AI Article Synopsis

  • The study aimed to understand how healthcare providers manage bone health in individuals with chronic spinal cord injury (SCI), focusing on the challenges of treating osteoporosis with limited evidence.
  • Providers assessed fictional patient cases differing in bone density, previous fractures, and mobility, and reported their likelihood of recommending treatments like bisphosphonates and Vitamin D.
  • Results indicated that previous fractures and specific bone density readings from DXA scans significantly influenced treatment decisions, highlighting a need for better education on using lumbar spine scans for bone management.

Article Abstract

Study Design: Survey.

Objectives: Managing osteoporosis in persons with chronic spinal cord injury (SCI) is difficult as little evidence exists regarding effective strategies. We examined the effect of key factors on providers' bone health management decisions in persons with SCI.

Setting: USA.

Methods: Providers reviewed blocks of 9 hypothetical cases that varied on four factors: osteoporosis, osteopenia, or normal bone mineral density using dual-energy X-ray absorptiometry (DXA); DXA region of interest (lumbar spine, hip, knee), prior lower extremity fracture; and no or limited ambulation. They indicated how likely they would recommend pharmacological management, what treatment(s) they would recommend, and whether they would request another DXA before treatment.

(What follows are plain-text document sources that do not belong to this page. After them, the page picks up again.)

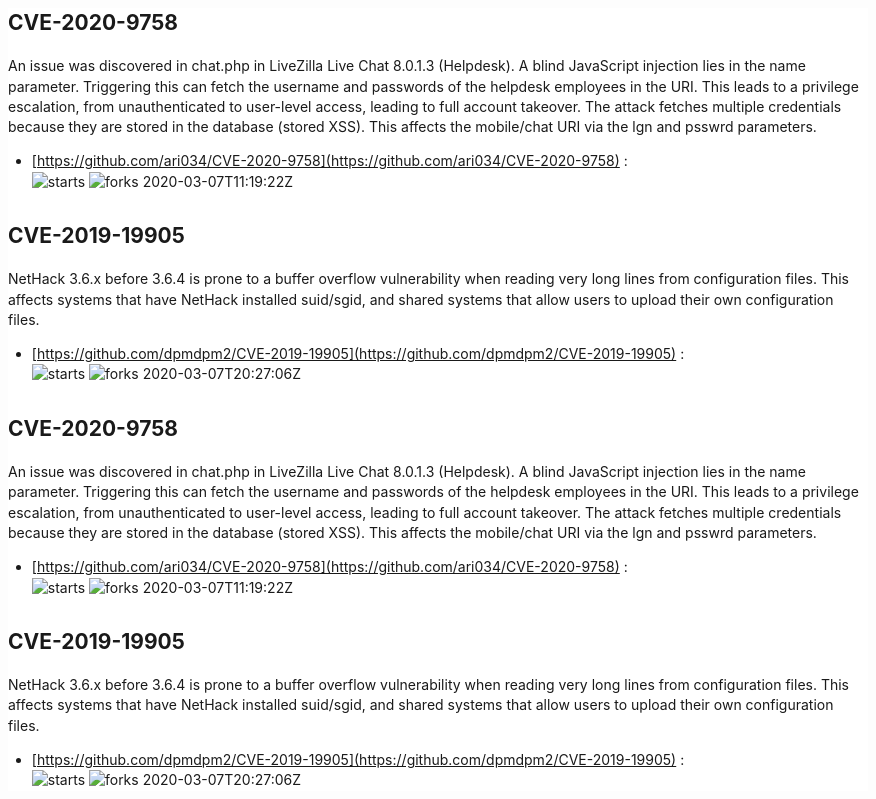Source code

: ## CVE-2020-9758
 An issue was discovered in chat.php in LiveZilla Live Chat 8.0.1.3 (Helpdesk). A blind JavaScript injection lies in the name parameter. Triggering this can fetch the username and passwords of the helpdesk employees in the URI. This leads to a privilege escalation, from unauthenticated to user-level access, leading to full account takeover. The attack fetches multiple credentials because they are stored in the database (stored XSS). This affects the mobile/chat URI via the lgn and psswrd parameters.

- [https://github.com/ari034/CVE-2020-9758](https://github.com/ari034/CVE-2020-9758) :  
![starts](https://img.shields.io/github/stars/ari034/CVE-2020-9758.svg) 
![forks](https://img.shields.io/github/forks/ari034/CVE-2020-9758.svg) 
2020-03-07T11:19:22Z

## CVE-2019-19905
 NetHack 3.6.x before 3.6.4 is prone to a buffer overflow vulnerability when reading very long lines from configuration files. This affects systems that have NetHack installed suid/sgid, and shared systems that allow users to upload their own configuration files.

- [https://github.com/dpmdpm2/CVE-2019-19905](https://github.com/dpmdpm2/CVE-2019-19905) :  
![starts](https://img.shields.io/github/stars/dpmdpm2/CVE-2019-19905.svg) 
![forks](https://img.shields.io/github/forks/dpmdpm2/CVE-2019-19905.svg) 
2020-03-07T20:27:06Z

## CVE-2020-9758
 An issue was discovered in chat.php in LiveZilla Live Chat 8.0.1.3 (Helpdesk). A blind JavaScript injection lies in the name parameter. Triggering this can fetch the username and passwords of the helpdesk employees in the URI. This leads to a privilege escalation, from unauthenticated to user-level access, leading to full account takeover. The attack fetches multiple credentials because they are stored in the database (stored XSS). This affects the mobile/chat URI via the lgn and psswrd parameters.

- [https://github.com/ari034/CVE-2020-9758](https://github.com/ari034/CVE-2020-9758) :  
![starts](https://img.shields.io/github/stars/ari034/CVE-2020-9758.svg) 
![forks](https://img.shields.io/github/forks/ari034/CVE-2020-9758.svg) 
2020-03-07T11:19:22Z

## CVE-2019-19905
 NetHack 3.6.x before 3.6.4 is prone to a buffer overflow vulnerability when reading very long lines from configuration files. This affects systems that have NetHack installed suid/sgid, and shared systems that allow users to upload their own configuration files.

- [https://github.com/dpmdpm2/CVE-2019-19905](https://github.com/dpmdpm2/CVE-2019-19905) :  
![starts](https://img.shields.io/github/stars/dpmdpm2/CVE-2019-19905.svg) 
![forks](https://img.shields.io/github/forks/dpmdpm2/CVE-2019-19905.svg) 
2020-03-07T20:27:06Z
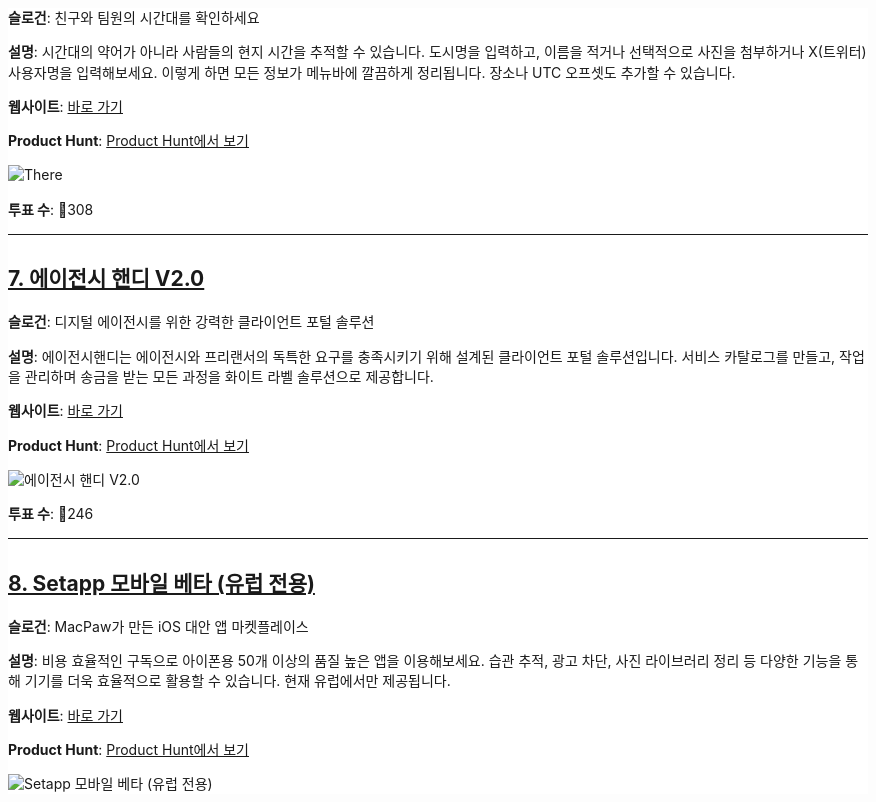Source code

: **슬로건**: 친구와 팀원의 시간대를 확인하세요

**설명**: 시간대의 약어가 아니라 사람들의 현지 시간을 추적할 수 있습니다. 도시명을 입력하고, 이름을 적거나 선택적으로 사진을 첨부하거나 X(트위터) 사용자명을 입력해보세요. 이렇게 하면 모든 정보가 메뉴바에 깔끔하게 정리됩니다. 장소나 UTC 오프셋도 추가할 수 있습니다.

**웹사이트**: [바로 가기](https://www.producthunt.com/r/QWDI3GHE5COIOY?utm_campaign=producthunt-api&utm_medium=api-v2&utm_source=Application%3A+genexis+%28ID%3A+133272%29)

**Product Hunt**: [Product Hunt에서 보기](https://www.producthunt.com/posts/there-2?utm_campaign=producthunt-api&utm_medium=api-v2&utm_source=Application%3A+genexis+%28ID%3A+133272%29)

![There](https://ph-files.imgix.net/d3dda025-d2c5-4607-8bc7-ac3b3ec3581e.jpeg?auto=format&fit=crop&frame=1&h=512&w=1024)

**투표 수**: 🔺308

---
## [7. 에이전시 핸디 V2.0](https://www.producthunt.com/posts/agency-handy-v2-0?utm_campaign=producthunt-api&utm_medium=api-v2&utm_source=Application%3A+genexis+%28ID%3A+133272%29)

**슬로건**: 디지털 에이전시를 위한 강력한 클라이언트 포털 솔루션

**설명**: 에이전시핸디는 에이전시와 프리랜서의 독특한 요구를 충족시키기 위해 설계된 클라이언트 포털 솔루션입니다. 서비스 카탈로그를 만들고, 작업을 관리하며 송금을 받는 모든 과정을 화이트 라벨 솔루션으로 제공합니다.

**웹사이트**: [바로 가기](https://www.producthunt.com/r/D7TUYZOPFX3LN6?utm_campaign=producthunt-api&utm_medium=api-v2&utm_source=Application%3A+genexis+%28ID%3A+133272%29)

**Product Hunt**: [Product Hunt에서 보기](https://www.producthunt.com/posts/agency-handy-v2-0?utm_campaign=producthunt-api&utm_medium=api-v2&utm_source=Application%3A+genexis+%28ID%3A+133272%29)


![에이전시 핸디 V2.0](https://ph-files.imgix.net/7968c135-4499-4d50-a0b4-ffb9645a2198.jpeg?auto=format&fit=crop&frame=1&h=512&w=1024)


**투표 수**: 🔺246

---
## [8. Setapp 모바일 베타 (유럽 전용)](https://www.producthunt.com/posts/setapp-mobile-beta-eu-only?utm_campaign=producthunt-api&utm_medium=api-v2&utm_source=Application%3A+genexis+%28ID%3A+133272%29)

**슬로건**: MacPaw가 만든 iOS 대안 앱 마켓플레이스

**설명**: 비용 효율적인 구독으로 아이폰용 50개 이상의 품질 높은 앱을 이용해보세요. 습관 추적, 광고 차단, 사진 라이브러리 정리 등 다양한 기능을 통해 기기를 더욱 효율적으로 활용할 수 있습니다. 현재 유럽에서만 제공됩니다.

**웹사이트**: [바로 가기](https://www.producthunt.com/r/5L3SDNM3VZCLAJ?utm_campaign=producthunt-api&utm_medium=api-v2&utm_source=Application%3A+genexis+%28ID%3A+133272%29)

**Product Hunt**: [Product Hunt에서 보기](https://www.producthunt.com/posts/setapp-mobile-beta-eu-only?utm_campaign=producthunt-api&utm_medium=api-v2&utm_source=Application%3A+genexis+%28ID%3A+133272%29)

![Setapp 모바일 베타 (유럽 전용)](https://ph-files.imgix.net/8e565c33-de22-4d74-be6f-e759301c8125.png?auto=format&fit=crop&frame=1&h=512&w=1024)
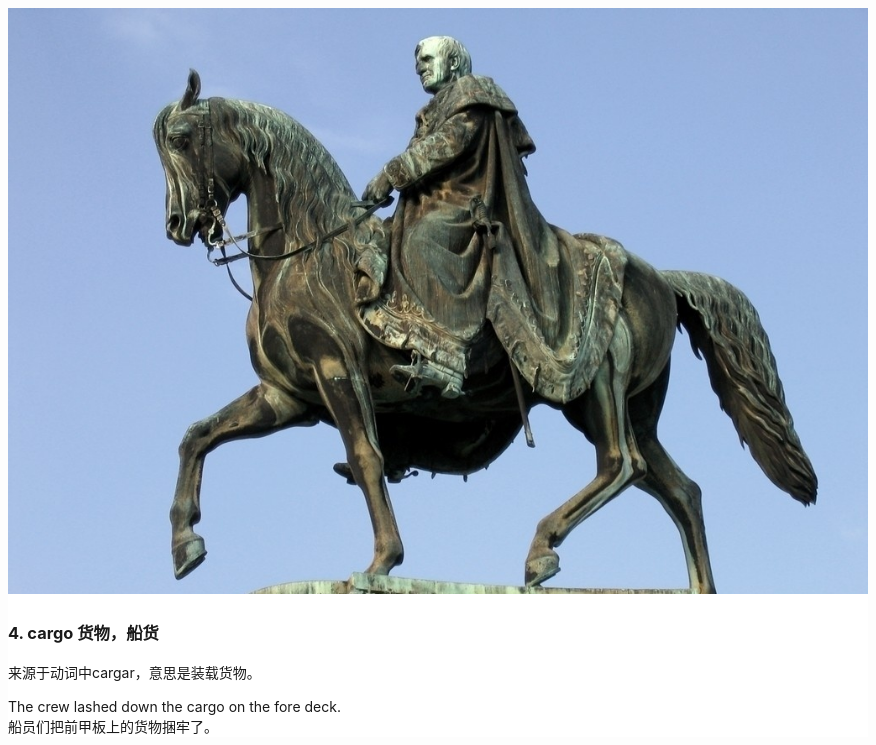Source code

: ![T-3](\images\handouts\part16\chapter16-1\T-3.jpg)

### 4. cargo 货物，船货

来源于动词中cargar，意思是装载货物。  

The crew lashed down the cargo on the fore deck.  
船员们把前甲板上的货物捆牢了。  

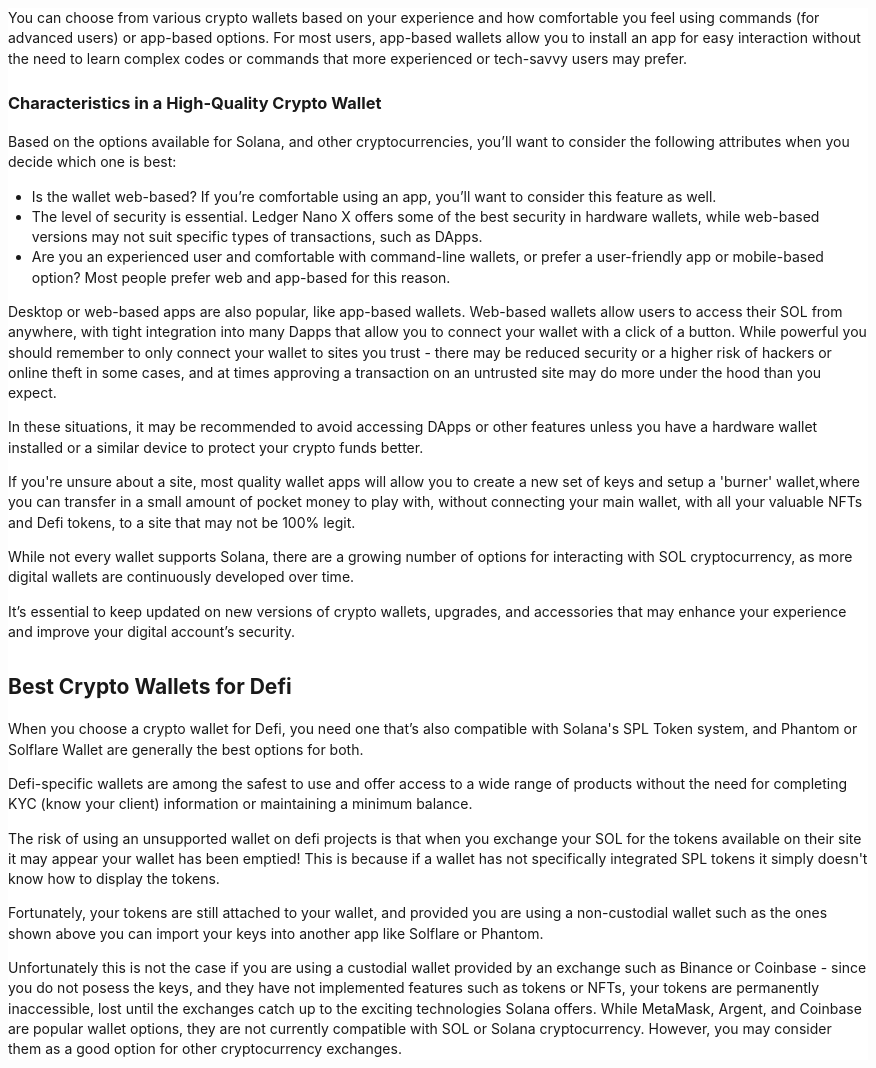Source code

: You can choose from various crypto wallets based on your experience and how comfortable you feel using commands (for advanced users) or app-based options. For most users, app-based wallets allow you to install an app for easy interaction without the need to learn complex codes or commands that more experienced or tech-savvy users may prefer.

### Characteristics in a High-Quality Crypto Wallet

Based on the options available for Solana, and other cryptocurrencies, you’ll want to consider the following attributes when you decide which one is best:

- Is the wallet web-based? If you’re comfortable using an app, you’ll want to consider this feature as well.
- The level of security is essential. Ledger Nano X offers some of the best security in hardware wallets, while web-based versions may not suit specific types of transactions, such as DApps.
- Are you an experienced user and comfortable with command-line wallets, or prefer a user-friendly app or mobile-based option? Most people prefer web and app-based for this reason.

Desktop or web-based apps are also popular, like app-based wallets. Web-based wallets allow users to access their SOL from anywhere, with tight integration into many Dapps that allow you to connect your wallet with a click of a button. While powerful you should remember to only connect your wallet to sites you trust - there may be reduced security or a higher risk of hackers or online theft in some cases, and at times approving a transaction on an untrusted site may do more under the hood than you expect.

In these situations, it may be recommended to avoid accessing DApps or other features unless you have a hardware wallet installed or a similar device to protect your crypto funds better.

If you're unsure about a site, most quality wallet apps will allow you to create a new set of keys and setup a 'burner' wallet,where you can transfer in a small amount of pocket money to play with, without connecting your main wallet, with all your valuable NFTs and Defi tokens, to a site that may not be 100% legit.

While not every wallet supports Solana, there are a growing number of options for interacting with SOL cryptocurrency, as more digital wallets are continuously developed over time.

It’s essential to keep updated on new versions of crypto wallets, upgrades, and accessories that may enhance your experience and improve your digital account’s security.

## Best Crypto Wallets for Defi

When you choose a crypto wallet for Defi, you need one that’s also compatible with Solana's SPL Token system, and Phantom or Solflare Wallet are generally the best options for both.

Defi-specific wallets are among the safest to use and offer access to a wide range of products without the need for completing KYC (know your client) information or maintaining a minimum balance.

The risk of using an unsupported wallet on defi projects is that when you exchange your SOL for the tokens available on their site it may appear your wallet has been emptied! This is because if a wallet has not specifically integrated SPL tokens it simply doesn't know how to display the tokens.

Fortunately, your tokens are still attached to your wallet, and provided you are using a non-custodial wallet such as the ones shown above you can import your keys into another app like Solflare or Phantom.

Unfortunately this is not the case if you are using a custodial wallet provided by an exchange such as Binance or Coinbase - since you do not posess the keys, and they have not implemented features such as tokens or NFTs, your tokens are permanently inaccessible, lost until the exchanges catch up to the exciting technologies Solana offers. While MetaMask, Argent, and Coinbase are popular wallet options, they are not currently compatible with SOL or Solana cryptocurrency. However, you may consider them as a good option for other cryptocurrency exchanges.

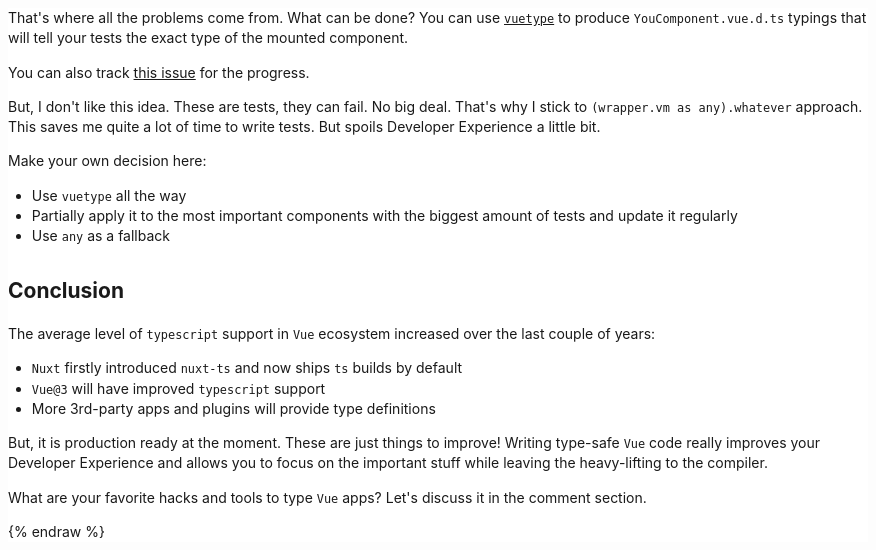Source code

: That's where all the problems come from. What can be done?
You can use [`vuetype`](https://github.com/ktsn/vuetype) to produce `YouComponent.vue.d.ts` typings that will tell your tests the exact type of the mounted component.

You can also track [this issue](https://github.com/vuejs/vue-test-utils/issues/255#issuecomment-356730130) for the progress.

But, I don't like this idea. These are tests, they can fail. No big deal.
That's why I stick to `(wrapper.vm as any).whatever` approach. This saves me quite a lot of time to write tests. But spoils Developer Experience a little bit.

Make your own decision here:
- Use `vuetype` all the way
- Partially apply it to the most important components with the biggest amount of tests and update it regularly
- Use `any` as a fallback


## Conclusion

The average level of `typescript` support in `Vue` ecosystem increased over the last couple of years:
- `Nuxt` firstly introduced `nuxt-ts` and now ships `ts` builds by default
- `Vue@3` will have improved `typescript` support
- More 3rd-party apps and plugins will provide type definitions

But, it is production ready at the moment. These are just things to improve! Writing type-safe `Vue` code really improves your Developer Experience and allows you to focus on the important stuff while leaving the heavy-lifting to the compiler.

What are your favorite hacks and tools to type `Vue` apps? Let's discuss it in the comment section.

{% endraw %}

Results: Eighty-two healthcare providers completed the survey. Treatment recommendations for bisphosphonates and Vitamin D/calcium supplements, respectively, were more likely if there was a prior fracture (OR: 2.65, 95%CI: 1.76-3.99, p < 0.0001; OR: 2.96, 95%CI: 1.40-6.26, p = 0.004) and if a DXA scan found osteopenia (OR: 2.23, 95%CI: 1.41-3.54, p = 0.001; OR: 6.56, 95%CI: 2.71-15.85, p < 0.0001) or osteoporosis (OR: 12.08, 95%CI: 7.09-20.57, p < 0.0001; OR: 4.54, 95%CI: 2.08-9.90, p < 0.0001). Another DXA scan was more likely to be requested if there was a prior fracture (OR: 1.75, 95%CI: 1.10-2.78, p = 0.02) but less likely if the person was nonambulatory (OR: 0.41, 95%: 0.19-0.90, p = 0.03).

Conclusions: Prior fracture and DXA findings influenced treatment recommendations for bone health management in SCI. Reliance on lumbar spine scans to determine bone loss and treatment identifies a knowledge gap for which future education is required.